Distributed tracing allows to precisely pinpoint the problem in complex systems, especially those built using a microservices architecture.
Tracing allows to follow requests as they travel through distributed systems. You get a full context of what is different, what is broken, and which logs & errors are relevant.
What is OpenTelemetry?
Otel specifies how to collect and export telemetry data in a vendor agnostic way. With OpenTelemetry, you can instrument your application once and then add or change vendors without changing the instrumentation, for example, many open source tracing tools already support OpenTelemetry.
go-clickhouse supports tracing and metrics using OpenTelemetry API. OpenTelemetry is a vendor-neutral API for distributed traces and metrics. It specifies how to collect and send telemetry data to backend platforms. It means that you can instrument your application once and then add or change vendors (backends) as required.
go-clickhouse comes with an OpenTelemetry instrumentation called chotel that is distributed as a separate module:
go get github.com/uptrace/go-clickhouse/chotel
To instrument go-clickhouse database, you need to add the hook provided by chotel:
import ( "github.com/uptrace/go-clickhouse/ch" "github.com/uptrace/go-clickhouse/chotel" ) db := ch.Connect(ch.WithDatabase("test")) db.AddQueryHook(chotel.NewQueryHook())
Uptrace is an open-source APM and a popular DataDog competitor that supports distributed tracing, metrics, and logs. You can use it to monitor applications and set up automatic alerts to receive notifications via email, Slack, Telegram, and more.

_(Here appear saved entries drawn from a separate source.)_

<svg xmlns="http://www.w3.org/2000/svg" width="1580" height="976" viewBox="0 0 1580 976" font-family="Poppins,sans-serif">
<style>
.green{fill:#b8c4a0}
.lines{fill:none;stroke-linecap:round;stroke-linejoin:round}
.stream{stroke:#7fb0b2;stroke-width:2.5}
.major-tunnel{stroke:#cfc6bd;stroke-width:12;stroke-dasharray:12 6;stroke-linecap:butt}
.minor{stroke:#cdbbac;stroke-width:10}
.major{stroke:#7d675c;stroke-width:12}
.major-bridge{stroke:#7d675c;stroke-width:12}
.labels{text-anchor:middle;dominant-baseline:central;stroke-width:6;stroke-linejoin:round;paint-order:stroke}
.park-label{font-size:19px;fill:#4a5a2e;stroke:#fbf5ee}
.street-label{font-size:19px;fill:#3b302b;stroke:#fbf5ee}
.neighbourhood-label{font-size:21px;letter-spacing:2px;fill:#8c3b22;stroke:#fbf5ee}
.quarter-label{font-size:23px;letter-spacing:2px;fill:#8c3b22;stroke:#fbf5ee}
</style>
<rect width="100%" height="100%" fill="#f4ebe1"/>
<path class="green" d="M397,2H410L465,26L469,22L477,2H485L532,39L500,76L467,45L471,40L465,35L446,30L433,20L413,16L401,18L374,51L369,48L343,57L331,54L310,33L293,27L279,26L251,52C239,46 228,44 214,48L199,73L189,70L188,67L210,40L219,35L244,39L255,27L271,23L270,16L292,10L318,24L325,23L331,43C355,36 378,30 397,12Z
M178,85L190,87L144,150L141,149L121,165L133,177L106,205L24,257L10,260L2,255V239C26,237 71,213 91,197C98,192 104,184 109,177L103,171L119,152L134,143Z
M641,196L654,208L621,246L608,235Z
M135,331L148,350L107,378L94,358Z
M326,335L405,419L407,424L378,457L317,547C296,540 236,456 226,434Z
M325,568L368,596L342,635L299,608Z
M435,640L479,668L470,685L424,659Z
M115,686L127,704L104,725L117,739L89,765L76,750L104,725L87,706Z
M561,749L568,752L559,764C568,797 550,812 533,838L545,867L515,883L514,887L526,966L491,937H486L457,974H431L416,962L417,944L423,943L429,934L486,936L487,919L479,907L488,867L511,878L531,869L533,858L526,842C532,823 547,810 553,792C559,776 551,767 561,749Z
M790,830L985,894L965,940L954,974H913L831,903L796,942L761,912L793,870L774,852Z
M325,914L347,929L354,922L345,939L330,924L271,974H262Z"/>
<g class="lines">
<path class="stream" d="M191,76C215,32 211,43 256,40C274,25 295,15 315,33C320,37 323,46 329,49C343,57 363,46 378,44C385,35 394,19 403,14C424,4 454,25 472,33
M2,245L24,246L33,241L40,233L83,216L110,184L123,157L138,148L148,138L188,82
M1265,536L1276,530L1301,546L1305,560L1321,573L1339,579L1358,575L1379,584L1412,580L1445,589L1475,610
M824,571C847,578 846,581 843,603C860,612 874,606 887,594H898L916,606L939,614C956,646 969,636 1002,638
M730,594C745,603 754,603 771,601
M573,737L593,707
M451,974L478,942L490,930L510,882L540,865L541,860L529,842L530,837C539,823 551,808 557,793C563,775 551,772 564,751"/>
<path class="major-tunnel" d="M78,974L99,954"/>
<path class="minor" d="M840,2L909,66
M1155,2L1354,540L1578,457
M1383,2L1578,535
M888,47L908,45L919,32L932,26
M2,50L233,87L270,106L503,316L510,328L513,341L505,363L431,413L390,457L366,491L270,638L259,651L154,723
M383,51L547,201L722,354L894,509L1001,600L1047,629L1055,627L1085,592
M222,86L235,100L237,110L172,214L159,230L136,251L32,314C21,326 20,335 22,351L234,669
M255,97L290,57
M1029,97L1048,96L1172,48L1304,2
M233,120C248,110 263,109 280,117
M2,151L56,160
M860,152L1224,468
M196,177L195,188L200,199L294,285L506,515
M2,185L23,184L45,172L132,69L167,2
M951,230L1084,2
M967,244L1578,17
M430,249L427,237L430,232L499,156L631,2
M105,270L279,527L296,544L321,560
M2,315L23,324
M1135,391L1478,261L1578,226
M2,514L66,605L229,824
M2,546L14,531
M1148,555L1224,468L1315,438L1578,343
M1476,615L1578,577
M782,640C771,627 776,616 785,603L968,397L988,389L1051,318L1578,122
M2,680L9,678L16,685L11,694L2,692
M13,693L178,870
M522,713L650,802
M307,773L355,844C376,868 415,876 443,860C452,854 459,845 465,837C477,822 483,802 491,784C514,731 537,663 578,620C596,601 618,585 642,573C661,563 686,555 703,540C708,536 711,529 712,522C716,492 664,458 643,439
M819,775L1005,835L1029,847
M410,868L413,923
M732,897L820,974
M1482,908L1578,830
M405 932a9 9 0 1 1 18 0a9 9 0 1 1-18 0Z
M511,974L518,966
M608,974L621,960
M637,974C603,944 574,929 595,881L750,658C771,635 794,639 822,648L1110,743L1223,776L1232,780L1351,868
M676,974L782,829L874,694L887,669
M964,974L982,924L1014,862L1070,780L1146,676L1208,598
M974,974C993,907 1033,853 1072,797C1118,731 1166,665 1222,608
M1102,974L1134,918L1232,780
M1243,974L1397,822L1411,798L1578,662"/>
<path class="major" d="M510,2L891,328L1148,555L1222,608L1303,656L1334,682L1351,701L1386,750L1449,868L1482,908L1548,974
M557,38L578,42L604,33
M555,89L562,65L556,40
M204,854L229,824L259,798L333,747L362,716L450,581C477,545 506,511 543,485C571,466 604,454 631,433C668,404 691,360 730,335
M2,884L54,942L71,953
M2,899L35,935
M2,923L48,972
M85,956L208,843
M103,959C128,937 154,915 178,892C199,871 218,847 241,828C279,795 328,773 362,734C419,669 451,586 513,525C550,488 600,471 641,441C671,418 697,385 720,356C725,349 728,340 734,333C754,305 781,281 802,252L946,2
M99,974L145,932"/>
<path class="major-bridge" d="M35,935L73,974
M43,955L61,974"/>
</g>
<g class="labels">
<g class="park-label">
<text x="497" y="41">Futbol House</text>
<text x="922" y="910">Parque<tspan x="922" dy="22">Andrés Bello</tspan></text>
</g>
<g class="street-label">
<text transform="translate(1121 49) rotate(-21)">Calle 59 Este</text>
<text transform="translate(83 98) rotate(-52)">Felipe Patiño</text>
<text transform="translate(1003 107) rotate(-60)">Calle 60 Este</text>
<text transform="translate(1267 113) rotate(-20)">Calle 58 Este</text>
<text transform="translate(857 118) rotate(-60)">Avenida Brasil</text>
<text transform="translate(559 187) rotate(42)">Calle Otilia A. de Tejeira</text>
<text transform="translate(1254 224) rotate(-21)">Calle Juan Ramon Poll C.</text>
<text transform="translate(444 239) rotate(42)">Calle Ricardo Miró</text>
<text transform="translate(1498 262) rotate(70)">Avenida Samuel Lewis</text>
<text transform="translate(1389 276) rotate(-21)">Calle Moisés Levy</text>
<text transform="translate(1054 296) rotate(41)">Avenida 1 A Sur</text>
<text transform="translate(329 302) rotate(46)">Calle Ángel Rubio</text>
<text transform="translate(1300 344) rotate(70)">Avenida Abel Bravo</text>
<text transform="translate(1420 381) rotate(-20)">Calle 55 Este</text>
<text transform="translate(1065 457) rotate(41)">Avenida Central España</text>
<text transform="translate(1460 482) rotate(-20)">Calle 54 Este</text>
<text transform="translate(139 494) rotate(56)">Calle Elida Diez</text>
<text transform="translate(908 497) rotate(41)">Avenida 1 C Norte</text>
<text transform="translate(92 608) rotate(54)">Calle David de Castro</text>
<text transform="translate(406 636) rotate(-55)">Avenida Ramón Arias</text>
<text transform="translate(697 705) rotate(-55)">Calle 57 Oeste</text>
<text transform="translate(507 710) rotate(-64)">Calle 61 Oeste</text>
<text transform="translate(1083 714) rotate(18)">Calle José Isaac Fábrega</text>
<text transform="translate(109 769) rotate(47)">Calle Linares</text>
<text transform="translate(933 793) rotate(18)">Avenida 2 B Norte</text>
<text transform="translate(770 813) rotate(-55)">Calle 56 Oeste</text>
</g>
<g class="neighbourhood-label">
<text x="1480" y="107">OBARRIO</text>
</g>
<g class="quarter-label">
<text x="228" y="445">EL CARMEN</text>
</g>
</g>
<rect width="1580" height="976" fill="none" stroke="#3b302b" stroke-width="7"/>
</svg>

You can install Uptrace by downloading a DEB/RPM package or a pre-compiled binary.
As expected, go-clickhouse creates spans for processed queries and records any errors as they occur. Here is how the collected information is displayed at Uptrace UI:
You can find a runnable example at GitHub.

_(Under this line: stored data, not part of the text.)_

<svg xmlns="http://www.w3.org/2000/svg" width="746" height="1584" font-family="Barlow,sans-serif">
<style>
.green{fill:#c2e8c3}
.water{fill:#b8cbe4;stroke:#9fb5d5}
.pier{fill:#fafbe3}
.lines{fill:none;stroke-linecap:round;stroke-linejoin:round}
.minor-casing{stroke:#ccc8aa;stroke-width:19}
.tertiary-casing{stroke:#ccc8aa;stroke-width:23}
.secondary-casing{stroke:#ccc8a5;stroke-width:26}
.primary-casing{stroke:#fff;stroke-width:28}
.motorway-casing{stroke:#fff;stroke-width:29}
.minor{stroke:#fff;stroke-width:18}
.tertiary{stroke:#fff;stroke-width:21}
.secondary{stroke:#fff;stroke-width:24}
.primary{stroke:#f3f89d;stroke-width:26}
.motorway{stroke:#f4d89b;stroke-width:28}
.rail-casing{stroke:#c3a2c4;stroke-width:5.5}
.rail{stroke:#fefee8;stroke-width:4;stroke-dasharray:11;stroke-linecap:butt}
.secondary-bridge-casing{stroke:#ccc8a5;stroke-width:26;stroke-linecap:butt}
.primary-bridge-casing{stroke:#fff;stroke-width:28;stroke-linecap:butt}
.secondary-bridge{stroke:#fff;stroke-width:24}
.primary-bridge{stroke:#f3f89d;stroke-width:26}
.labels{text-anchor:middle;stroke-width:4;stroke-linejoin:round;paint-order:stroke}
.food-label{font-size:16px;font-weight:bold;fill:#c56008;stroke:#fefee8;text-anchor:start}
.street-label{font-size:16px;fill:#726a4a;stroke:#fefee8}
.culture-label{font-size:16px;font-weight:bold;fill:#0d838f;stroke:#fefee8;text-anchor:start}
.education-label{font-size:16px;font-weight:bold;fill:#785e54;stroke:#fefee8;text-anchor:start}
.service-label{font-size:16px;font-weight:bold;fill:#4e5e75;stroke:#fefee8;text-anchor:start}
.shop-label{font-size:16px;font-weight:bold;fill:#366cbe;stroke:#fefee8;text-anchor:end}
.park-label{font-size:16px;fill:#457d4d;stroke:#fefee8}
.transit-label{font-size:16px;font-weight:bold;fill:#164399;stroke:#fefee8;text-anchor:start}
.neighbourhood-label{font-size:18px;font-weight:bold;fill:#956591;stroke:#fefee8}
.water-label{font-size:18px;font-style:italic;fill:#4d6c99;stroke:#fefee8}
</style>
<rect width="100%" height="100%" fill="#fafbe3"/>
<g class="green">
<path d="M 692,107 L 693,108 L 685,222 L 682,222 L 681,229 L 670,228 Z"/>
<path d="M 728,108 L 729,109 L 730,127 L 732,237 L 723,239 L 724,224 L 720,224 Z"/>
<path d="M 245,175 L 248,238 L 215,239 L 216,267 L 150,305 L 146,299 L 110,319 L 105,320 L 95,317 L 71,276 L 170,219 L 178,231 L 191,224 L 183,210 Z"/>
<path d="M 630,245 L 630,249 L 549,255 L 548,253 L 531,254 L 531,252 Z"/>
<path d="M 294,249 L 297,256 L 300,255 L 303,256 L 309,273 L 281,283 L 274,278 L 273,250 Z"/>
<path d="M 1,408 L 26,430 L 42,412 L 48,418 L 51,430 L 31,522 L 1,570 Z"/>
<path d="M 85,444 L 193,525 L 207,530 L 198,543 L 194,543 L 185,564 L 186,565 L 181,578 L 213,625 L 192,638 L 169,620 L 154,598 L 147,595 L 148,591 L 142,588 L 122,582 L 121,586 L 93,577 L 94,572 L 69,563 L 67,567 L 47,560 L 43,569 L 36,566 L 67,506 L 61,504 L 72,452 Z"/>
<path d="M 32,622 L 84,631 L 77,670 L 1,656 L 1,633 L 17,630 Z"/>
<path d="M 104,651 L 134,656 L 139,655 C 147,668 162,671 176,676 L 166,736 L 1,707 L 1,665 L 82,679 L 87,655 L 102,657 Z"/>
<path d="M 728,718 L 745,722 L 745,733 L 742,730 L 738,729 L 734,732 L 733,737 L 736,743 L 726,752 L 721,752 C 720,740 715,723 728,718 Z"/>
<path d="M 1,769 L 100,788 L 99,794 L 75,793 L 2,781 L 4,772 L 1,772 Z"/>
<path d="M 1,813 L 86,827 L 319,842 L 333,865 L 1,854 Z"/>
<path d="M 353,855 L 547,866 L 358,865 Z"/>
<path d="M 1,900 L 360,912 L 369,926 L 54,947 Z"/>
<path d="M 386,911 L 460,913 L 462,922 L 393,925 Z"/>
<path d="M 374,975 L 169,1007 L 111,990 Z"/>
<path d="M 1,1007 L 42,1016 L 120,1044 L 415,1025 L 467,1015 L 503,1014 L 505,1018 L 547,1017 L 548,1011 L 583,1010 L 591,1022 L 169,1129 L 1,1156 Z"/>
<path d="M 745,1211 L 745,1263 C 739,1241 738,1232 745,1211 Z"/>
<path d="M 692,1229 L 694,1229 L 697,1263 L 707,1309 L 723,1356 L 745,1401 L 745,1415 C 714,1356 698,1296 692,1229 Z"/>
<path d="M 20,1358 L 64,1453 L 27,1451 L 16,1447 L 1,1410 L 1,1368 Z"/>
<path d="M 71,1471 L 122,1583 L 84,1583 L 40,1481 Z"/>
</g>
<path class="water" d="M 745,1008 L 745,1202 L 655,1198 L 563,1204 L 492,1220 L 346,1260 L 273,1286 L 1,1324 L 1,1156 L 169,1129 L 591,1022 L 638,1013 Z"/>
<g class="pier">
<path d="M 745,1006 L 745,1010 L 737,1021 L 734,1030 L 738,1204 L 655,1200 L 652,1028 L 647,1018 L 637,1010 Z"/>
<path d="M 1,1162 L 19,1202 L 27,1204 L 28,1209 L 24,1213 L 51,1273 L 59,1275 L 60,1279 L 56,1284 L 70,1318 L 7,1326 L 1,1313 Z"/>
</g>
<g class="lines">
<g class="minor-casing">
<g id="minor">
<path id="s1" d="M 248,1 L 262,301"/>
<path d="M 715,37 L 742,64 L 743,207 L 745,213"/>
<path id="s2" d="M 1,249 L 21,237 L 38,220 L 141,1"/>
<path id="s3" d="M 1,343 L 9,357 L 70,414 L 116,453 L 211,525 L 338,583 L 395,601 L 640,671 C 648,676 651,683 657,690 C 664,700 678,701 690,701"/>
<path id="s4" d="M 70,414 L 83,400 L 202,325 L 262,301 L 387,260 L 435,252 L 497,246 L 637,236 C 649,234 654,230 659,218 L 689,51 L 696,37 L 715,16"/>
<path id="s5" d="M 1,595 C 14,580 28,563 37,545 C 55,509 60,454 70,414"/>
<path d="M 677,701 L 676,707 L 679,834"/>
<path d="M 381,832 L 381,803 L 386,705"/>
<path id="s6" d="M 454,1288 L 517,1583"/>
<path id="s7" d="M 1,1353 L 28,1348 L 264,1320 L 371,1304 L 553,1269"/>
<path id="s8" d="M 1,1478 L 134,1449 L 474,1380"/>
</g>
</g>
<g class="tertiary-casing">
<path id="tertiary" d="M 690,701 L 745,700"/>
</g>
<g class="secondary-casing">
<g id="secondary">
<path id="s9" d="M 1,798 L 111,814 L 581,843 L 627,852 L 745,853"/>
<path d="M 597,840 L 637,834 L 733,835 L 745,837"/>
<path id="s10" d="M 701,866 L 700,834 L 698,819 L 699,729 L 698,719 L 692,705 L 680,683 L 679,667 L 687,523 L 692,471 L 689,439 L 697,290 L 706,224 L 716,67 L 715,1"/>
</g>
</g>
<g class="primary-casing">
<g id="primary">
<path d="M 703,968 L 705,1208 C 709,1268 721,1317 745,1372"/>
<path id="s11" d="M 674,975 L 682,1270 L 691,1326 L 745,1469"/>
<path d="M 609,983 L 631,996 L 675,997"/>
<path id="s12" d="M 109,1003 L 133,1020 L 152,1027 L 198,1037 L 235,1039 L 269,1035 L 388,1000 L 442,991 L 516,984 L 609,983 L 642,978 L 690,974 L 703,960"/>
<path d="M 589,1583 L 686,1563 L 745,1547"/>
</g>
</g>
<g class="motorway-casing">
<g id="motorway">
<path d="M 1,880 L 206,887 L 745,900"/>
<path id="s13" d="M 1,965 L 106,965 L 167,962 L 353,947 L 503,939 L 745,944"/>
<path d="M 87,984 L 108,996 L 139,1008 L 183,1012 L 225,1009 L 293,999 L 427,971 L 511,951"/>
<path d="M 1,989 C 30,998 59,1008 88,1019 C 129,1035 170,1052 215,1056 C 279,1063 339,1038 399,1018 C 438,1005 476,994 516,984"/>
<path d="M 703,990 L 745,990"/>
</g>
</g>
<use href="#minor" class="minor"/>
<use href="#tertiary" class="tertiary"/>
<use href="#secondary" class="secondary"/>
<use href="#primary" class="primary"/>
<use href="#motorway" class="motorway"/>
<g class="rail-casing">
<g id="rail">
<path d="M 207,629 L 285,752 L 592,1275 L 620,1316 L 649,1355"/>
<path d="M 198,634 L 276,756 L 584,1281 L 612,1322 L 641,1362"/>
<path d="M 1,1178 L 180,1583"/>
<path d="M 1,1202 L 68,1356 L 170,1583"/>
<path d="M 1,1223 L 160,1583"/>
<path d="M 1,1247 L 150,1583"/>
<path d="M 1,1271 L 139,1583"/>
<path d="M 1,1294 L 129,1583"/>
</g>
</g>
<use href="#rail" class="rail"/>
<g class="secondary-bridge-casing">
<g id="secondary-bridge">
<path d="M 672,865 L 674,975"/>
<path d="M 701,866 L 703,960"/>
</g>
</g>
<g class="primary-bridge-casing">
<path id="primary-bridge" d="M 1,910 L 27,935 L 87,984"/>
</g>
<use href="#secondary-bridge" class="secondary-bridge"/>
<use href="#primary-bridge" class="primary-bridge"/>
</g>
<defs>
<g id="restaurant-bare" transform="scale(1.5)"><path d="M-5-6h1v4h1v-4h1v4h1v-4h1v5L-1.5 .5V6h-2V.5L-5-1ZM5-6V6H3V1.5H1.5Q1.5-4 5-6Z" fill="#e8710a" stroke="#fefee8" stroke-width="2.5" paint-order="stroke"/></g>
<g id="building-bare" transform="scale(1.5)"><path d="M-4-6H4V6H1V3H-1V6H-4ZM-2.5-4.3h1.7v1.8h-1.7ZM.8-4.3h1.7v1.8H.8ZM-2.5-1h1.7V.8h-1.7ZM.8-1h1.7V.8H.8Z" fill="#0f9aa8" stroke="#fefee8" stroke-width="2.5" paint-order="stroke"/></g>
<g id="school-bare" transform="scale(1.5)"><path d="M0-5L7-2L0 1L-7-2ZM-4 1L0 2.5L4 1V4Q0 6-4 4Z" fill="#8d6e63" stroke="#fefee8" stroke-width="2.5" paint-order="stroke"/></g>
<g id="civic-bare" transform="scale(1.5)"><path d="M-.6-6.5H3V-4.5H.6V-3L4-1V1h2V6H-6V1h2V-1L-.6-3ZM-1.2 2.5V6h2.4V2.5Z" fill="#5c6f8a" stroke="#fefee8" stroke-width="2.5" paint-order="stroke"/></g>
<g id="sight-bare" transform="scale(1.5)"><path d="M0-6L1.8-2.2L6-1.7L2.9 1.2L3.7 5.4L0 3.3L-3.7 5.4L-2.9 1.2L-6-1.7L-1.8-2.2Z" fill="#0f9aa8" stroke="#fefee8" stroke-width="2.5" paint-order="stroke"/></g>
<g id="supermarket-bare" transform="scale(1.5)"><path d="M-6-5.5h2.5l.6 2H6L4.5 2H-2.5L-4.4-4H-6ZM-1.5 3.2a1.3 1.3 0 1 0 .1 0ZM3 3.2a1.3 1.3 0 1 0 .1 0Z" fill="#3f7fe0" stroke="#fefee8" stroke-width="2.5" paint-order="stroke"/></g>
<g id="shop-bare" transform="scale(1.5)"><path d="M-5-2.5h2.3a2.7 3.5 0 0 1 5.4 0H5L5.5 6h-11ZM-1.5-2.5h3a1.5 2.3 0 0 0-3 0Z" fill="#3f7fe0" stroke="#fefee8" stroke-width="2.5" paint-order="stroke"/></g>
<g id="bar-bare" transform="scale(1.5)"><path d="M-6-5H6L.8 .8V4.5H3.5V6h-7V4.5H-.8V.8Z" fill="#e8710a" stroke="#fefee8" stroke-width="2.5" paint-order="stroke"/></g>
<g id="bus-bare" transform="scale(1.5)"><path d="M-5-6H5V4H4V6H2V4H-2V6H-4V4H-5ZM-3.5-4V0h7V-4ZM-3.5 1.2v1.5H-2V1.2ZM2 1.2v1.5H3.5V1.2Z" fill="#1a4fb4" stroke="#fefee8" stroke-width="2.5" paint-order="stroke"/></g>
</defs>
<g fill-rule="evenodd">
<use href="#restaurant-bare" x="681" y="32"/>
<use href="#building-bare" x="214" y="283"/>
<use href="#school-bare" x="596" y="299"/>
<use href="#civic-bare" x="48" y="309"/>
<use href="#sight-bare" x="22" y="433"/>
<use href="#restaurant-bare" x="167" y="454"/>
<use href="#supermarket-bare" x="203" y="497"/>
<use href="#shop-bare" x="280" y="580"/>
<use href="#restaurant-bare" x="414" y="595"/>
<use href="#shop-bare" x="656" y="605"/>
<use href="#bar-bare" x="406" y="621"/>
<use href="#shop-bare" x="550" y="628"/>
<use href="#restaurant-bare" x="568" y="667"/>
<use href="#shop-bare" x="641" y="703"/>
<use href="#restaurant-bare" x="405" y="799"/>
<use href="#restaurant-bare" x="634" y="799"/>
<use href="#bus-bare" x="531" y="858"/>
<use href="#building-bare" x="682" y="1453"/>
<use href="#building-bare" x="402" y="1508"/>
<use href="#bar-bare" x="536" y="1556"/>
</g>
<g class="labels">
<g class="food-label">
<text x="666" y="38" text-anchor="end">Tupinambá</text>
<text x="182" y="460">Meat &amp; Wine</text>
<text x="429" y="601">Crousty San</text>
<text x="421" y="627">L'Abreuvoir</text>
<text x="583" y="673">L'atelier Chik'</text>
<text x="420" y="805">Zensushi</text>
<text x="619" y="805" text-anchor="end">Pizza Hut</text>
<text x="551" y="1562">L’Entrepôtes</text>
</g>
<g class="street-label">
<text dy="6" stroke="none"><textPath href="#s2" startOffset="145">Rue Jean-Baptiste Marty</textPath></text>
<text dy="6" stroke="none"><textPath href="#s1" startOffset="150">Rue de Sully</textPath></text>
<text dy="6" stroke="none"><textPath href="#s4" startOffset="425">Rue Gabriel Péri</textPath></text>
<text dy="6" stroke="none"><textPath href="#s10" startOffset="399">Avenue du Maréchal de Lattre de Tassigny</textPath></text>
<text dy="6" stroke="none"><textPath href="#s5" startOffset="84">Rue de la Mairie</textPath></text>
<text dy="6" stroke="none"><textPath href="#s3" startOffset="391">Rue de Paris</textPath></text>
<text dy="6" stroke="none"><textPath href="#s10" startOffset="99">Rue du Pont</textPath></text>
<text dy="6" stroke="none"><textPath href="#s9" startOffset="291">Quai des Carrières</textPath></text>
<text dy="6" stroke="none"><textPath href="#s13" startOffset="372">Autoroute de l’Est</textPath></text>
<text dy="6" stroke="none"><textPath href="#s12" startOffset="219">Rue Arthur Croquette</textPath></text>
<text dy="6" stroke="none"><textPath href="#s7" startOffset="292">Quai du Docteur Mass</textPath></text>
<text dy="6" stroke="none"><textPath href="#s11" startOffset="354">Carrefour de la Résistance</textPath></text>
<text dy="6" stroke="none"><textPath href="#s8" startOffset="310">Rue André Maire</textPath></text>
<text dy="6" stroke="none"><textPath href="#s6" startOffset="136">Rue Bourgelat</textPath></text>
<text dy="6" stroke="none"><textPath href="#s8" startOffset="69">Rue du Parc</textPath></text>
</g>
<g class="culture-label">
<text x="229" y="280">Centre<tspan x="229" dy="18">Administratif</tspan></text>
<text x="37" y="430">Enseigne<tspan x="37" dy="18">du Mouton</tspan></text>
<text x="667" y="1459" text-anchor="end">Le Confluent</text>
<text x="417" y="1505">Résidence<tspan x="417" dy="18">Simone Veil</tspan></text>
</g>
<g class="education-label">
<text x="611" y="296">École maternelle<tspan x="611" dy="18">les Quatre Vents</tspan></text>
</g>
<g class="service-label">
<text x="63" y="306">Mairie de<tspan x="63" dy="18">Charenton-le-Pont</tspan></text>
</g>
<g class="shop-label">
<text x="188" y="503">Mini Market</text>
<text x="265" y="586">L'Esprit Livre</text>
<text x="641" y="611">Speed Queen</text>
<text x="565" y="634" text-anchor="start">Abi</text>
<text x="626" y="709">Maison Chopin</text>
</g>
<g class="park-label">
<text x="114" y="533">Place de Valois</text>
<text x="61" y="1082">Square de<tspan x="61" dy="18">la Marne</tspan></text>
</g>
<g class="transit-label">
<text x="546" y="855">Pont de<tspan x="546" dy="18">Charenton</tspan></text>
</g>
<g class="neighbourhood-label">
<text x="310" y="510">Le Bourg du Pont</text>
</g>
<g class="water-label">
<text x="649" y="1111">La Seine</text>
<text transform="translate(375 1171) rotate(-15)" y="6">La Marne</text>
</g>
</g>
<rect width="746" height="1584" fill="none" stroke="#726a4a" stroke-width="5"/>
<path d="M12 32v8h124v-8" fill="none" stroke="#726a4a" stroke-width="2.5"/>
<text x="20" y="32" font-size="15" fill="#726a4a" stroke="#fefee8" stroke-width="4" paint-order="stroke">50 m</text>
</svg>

To trace the ClickHouse database, you can setup a materialized view to export spans from the system.opentelemetry_span_log table:
CREATE MATERIALIZED VIEW default.zipkin_spans ENGINE = URL('https://api.uptrace.dev/api/v2/spans?dsn=https://<key>@uptrace.dev/<project_id>', 'JSONEachRow') SETTINGS output_format_json_named_tuples_as_objects = 1, output_format_json_array_of_rows = 1 AS SELECT lower(hex(trace_id)) AS traceId, case when parent_span_id = 0 then '' else lower(hex(parent_span_id)) end AS parentId, lower(hex(span_id)) AS id, operation_name AS name, start_time_us AS timestamp, finish_time_us - start_time_us AS duration, cast(tuple('clickhouse'), 'Tuple(serviceName text)') AS localEndpoint, attribute AS tags FROM system.opentelemetry_span_log
See ClickHouse documentation for details.